-- Provided passage follows --

NOMAHOUSE is a minimalist space located in Daegu, South Korea, designed by Sesome. Adaptive reuse projects succeed or fail on a single editorial judgment: knowing what to keep. When Sesome converted a former daycare center into a high-end wedding studio, the practice began not by adding but by stripping – removing the accumulated ornamental logic of a previous life to expose the structural honesty beneath. The resulting space, NOMAHOUSE, operates against almost every convention of the Korean wedding studio typology, where venues typically treat architecture as a neutral backdrop optimized for flat, lens-ready images. Sesome instead prioritized tactile physicality – the grain of a finish, the specific degree of surface gloss, the weight a material carries in a room.

-- Provided passage concluded --

▶ _Study questions_
a - Answer these questions from the NOMAHOUSE description:
(i) In which city is NOMAHOUSE located?
(ii) What did the building serve as before Sesome converted it?
(iii) What did Sesome prioritize instead of the usual Korean wedding studio approach?
b - In the NOMAHOUSE description, swap "daycare center" for "kindergarten" and write out the text between "NOMAHOUSE is a" and "carries in a room.", inclusive.
c - Write the next part of the NOMAHOUSE description, picking up after its final sentence.
The material has no connection to the text about NOMAHOUSE.

-- Recorded data follows --

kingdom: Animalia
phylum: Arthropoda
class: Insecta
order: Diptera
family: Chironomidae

-- Recorded data concluded --
-- Recorded data follows --

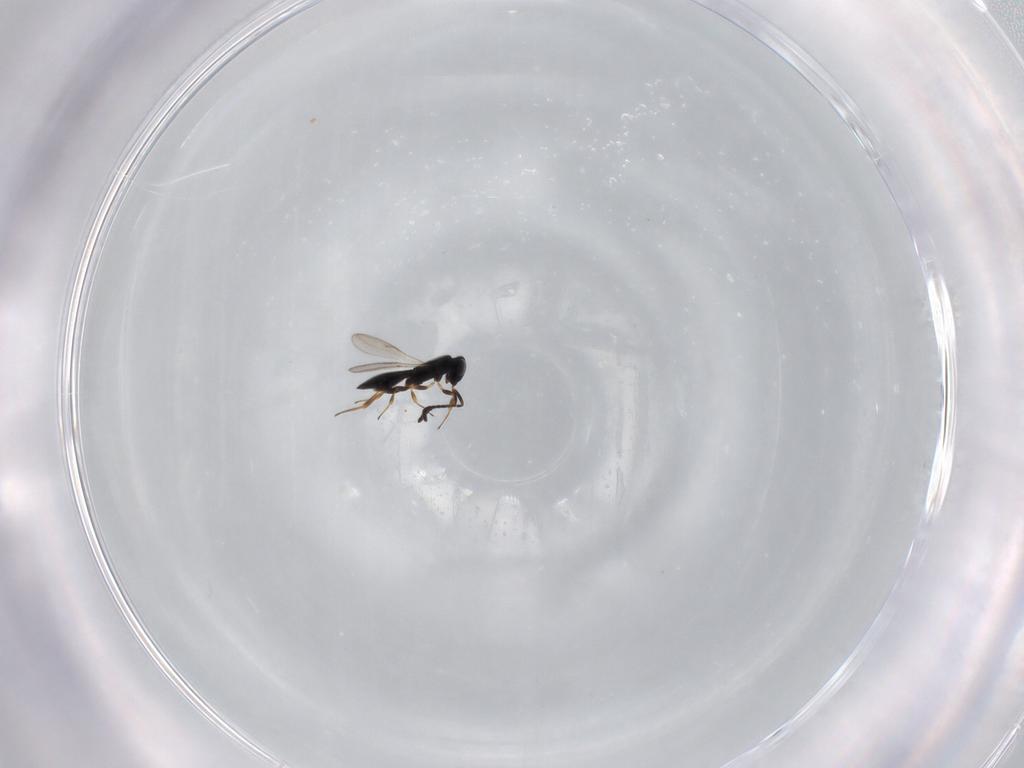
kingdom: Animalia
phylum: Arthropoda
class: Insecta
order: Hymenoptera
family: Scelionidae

-- Recorded data concluded --

▶ _Answers below_
a -
(i) Daegu, South Korea
(ii) A daycare center
(iii) Tactile physicality: the grain of a finish, the specific degree of surface gloss, and the weight a material carries in a room

b -
NOMAHOUSE is a minimalist space located in Daegu, South Korea, designed by Sesome. Adaptive reuse projects succeed or fail on a single editorial judgment: knowing what to keep. When Sesome converted a former kindergarten into a high-end wedding studio, the practice began not by adding but by stripping – removing the accumulated ornamental logic of a previous life to expose the structural honesty beneath. The resulting space, NOMAHOUSE, operates against almost every convention of the Korean wedding studio typology, where venues typically treat architecture as a neutral backdrop optimized for flat, lens-ready images. Sesome instead prioritized tactile physicality – the grain of a finish, the specific degree of surface gloss, the weight a material carries in a room.

c -
The central material gesture is the pairing of matte white walls against dark, high-gloss wood. On its surface this reads as a familiar contrast, but Sesome calibrates it toward a specific atmospheric effect: the reflective wood acts as a mirror surface that shifts with the light, registering the surrounding landscape and the silhouettes of people moving through the space. The result is closer to a Judd-inflected perceptual object than a photogenic set piece – a surface that changes rather than holds still. It gives the interior a temporal quality that a wedding studio, of all places, rarely attempts.

The classicism of the wedding genre is acknowledged rather than suppressed. Curves and weighted wood elements provide rhythmic grounding against the white field, a restraint that echoes the pared residential interiors of designers like Pawson or Vincent Van Duysen – spaces that achieve ceremony through proportion rather than ornament. The absence of excess here is itself a formal decision.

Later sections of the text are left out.